Eyyübî hanedanının bir Türk hanedanı olduğunun en açık delillerinden birisi de, devrin şairlerinden İbn Senâül-mülk'ün, Haleb'in Selâhaddin tarafından alınmasından sonra yazdığı medhiyesidir. Bu medhiyenin bir beyitinde, şair şöyle demektedir: "Arap milleti, Türkler'in devletiyle yüceldi. Ehl-i Salip (Haçlı) davası, Eyyüb'un oğlu tarafından perişan edildi."
Eyyübî hanedânının devlet teşkilatı, Karahanlı ve Gazneli Türk devletlerinde başlayan ve Selçuklular'la gelişen teşkilatın aynıdır. Sultan, Divan, Meşveret yani Kurultay, Üstâzüddâr (saray idaresi, şarapdarlık, çeşnigîrlik gibi görevleri yürüten kişi), Hâcîblik, Silâhdârlık, Emîrahurluk, Davâdârlık, el-mükebbis, taşdarlık, çavuşluk gibi saray teşkilâtı, Türk-İslâm devletlerinin bir devamıdır. Adliye işlerine bakan kazaskerlik müessesesi bilindiği üzere Osmanlılar'da devam edecektir.
Eyyübî ordusunun temelini ve büyük çoğunluğunu Tavâşî adı verilen Türk memlükları teşkil etmekte idi. Bu Türk ordusu, bağlı bulundukları komutanların adlarına göre el-Nuriyye, el-Esediyye, el-Necmiyye, el-Salâhiyye gibi adlarla adlanırlardı. Selâhaddin devrindeki bu Türk Memlüklu ordusu komutanları arasında Bahaeddin Karaküş, Şerefeddin Karakuş el-Takavî, İzzettin Cavlı, Şarimüddin Kutluaba, Hüsameddin Sungur el-Halâtî gibi Türkler bulunmakta idiler.
Hakimiyet alâmetlerinden birisi de, bilindiği üzere bayraktır. Eyyübîler'in bayrağı sarı renkte idi. Amblemi de kartaldı. Eyyübî hanedânı Türk geleneklerine uyarak, açık sarı rengi kendi hakimiyet rengi olarak kabul etmişti. Ayrıca bayrağına, bir Türk amblemi olarak kartalı koymuştu. Kartal, Eyyübîler'den başka Selçuklular'ın, Artuklular'ın da devlet sembolü olmuştur.
Türk hakimiyet sembollerinden birisi de mehter'dir. Eyyübî sarayında da Türk geleneklerine göre yer alan mehter, nevbet vurur ve büyük saygı görürdü. Hatta Selâhaddin, gözde cariyelerinden birisini, sarayın yüksek memurlarından birisi olan mehterbaşı ile evlendirerek, bu kuruluşa verdiği değeri göstermişti.
Selâhaddin'in hayatta bulunduğu sürede, büyük bir Türk-İslâm devleti özelliğini gösteren Eyyübî hanedânı, Selâhaddin'in ölümünden sonra, oğulları ve kardeşleri arasında paylaşılmıştır. Mısır'daki son Eyyübî hükümdârı Turanşah, Türk Memlük komutanlarından Aybeg tarafından ortadan kaldırılmıştı (1250).

Nokta takip verileri
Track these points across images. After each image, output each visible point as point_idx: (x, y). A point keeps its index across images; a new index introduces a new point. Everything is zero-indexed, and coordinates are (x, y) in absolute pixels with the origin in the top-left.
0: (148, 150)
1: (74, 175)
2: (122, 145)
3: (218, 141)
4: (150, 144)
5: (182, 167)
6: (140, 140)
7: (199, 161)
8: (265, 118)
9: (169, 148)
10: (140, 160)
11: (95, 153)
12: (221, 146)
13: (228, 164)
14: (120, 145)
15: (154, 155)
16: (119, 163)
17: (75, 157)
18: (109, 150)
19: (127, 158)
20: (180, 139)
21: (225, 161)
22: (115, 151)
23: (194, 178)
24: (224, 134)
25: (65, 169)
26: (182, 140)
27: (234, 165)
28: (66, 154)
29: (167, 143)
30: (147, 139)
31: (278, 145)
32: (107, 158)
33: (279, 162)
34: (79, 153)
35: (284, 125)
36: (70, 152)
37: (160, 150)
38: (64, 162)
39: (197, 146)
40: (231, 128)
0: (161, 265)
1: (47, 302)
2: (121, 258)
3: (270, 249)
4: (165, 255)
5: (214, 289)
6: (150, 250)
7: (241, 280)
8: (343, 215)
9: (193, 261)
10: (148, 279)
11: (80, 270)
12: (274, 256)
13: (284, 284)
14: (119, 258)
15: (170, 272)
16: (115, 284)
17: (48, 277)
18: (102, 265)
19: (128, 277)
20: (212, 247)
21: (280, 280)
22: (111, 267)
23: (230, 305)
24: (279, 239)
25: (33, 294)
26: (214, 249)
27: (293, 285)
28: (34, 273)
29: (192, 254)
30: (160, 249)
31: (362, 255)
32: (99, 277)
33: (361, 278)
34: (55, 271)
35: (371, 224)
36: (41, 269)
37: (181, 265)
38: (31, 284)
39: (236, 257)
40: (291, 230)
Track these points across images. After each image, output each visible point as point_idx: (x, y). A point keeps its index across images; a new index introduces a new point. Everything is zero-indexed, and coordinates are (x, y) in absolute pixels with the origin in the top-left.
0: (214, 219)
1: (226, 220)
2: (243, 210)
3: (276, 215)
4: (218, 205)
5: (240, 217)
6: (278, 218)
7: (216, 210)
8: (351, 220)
...
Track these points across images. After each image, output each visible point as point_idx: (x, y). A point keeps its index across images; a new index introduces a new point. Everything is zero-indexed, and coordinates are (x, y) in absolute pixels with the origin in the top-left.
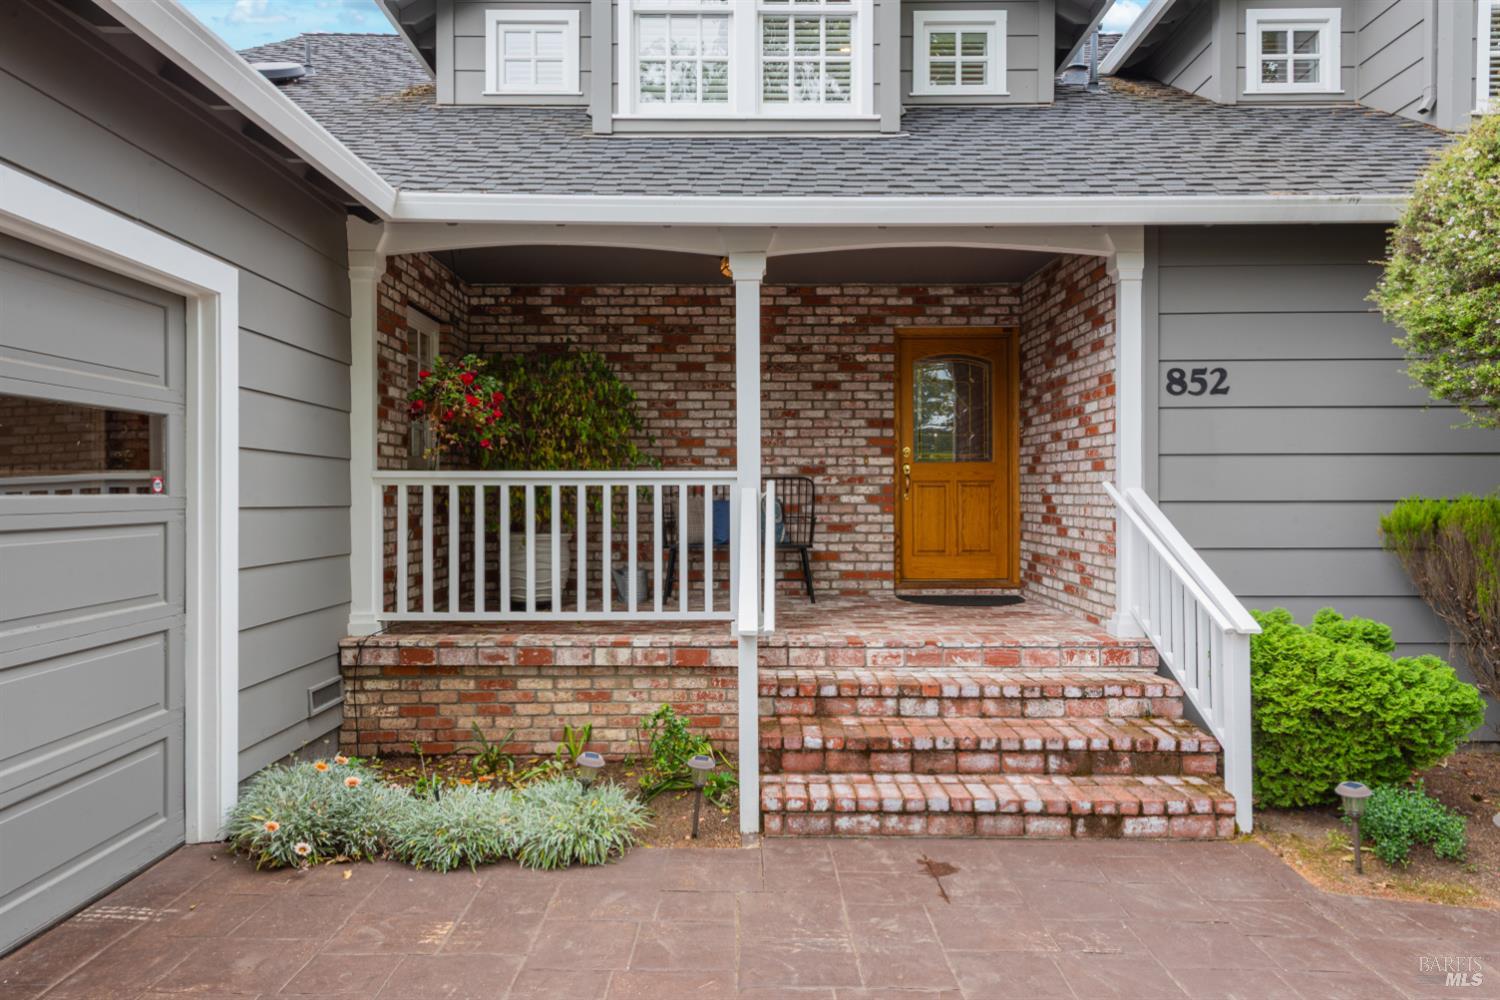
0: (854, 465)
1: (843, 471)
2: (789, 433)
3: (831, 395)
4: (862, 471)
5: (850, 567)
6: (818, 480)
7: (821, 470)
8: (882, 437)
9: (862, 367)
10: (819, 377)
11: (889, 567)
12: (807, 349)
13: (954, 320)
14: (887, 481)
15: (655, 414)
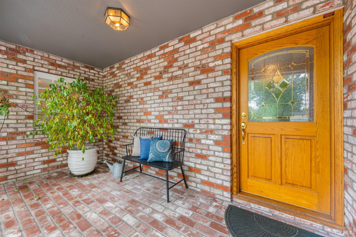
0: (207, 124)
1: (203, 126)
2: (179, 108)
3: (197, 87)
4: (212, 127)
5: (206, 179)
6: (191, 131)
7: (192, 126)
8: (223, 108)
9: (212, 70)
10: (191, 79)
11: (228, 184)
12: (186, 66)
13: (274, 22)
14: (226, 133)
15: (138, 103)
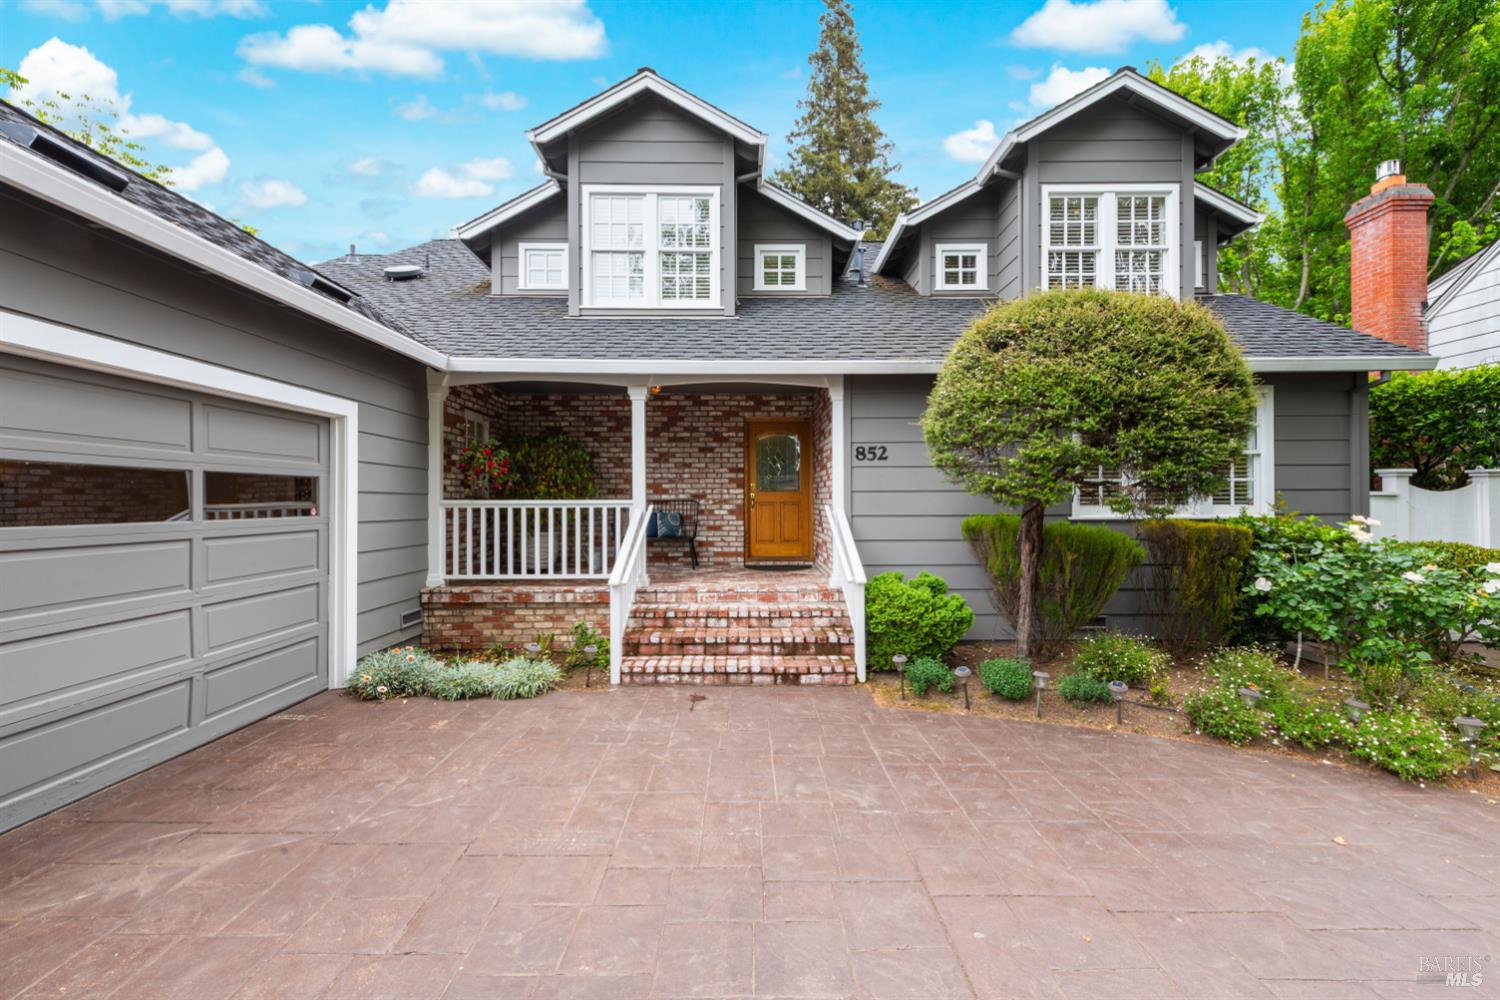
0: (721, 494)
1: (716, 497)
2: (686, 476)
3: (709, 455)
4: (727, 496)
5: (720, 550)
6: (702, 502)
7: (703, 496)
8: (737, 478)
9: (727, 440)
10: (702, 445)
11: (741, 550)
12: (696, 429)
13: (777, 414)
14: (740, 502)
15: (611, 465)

**Görev**. Eyyübîler metninde "Eyyübî hanedânının devlet" sözlerinden başlayıp "Osmanlılar'da devam edecektir." sözlerine kadar olan her şeyi harfi harfine yazın.

**Çözümünüz**.
Eyyübî hanedânının devlet teşkilatı, Karahanlı ve Gazneli Türk devletlerinde başlayan ve Selçuklular'la gelişen teşkilatın aynıdır. Sultan, Divan, Meşveret yani Kurultay, Üstâzüddâr (saray idaresi, şarapdarlık, çeşnigîrlik gibi görevleri yürüten kişi), Hâcîblik, Silâhdârlık, Emîrahurluk, Davâdârlık, el-mükebbis, taşdarlık, çavuşluk gibi saray teşkilâtı, Türk-İslâm devletlerinin bir devamıdır. Adliye işlerine bakan kazaskerlik müessesesi bilindiği üzere Osmanlılar'da devam edecektir.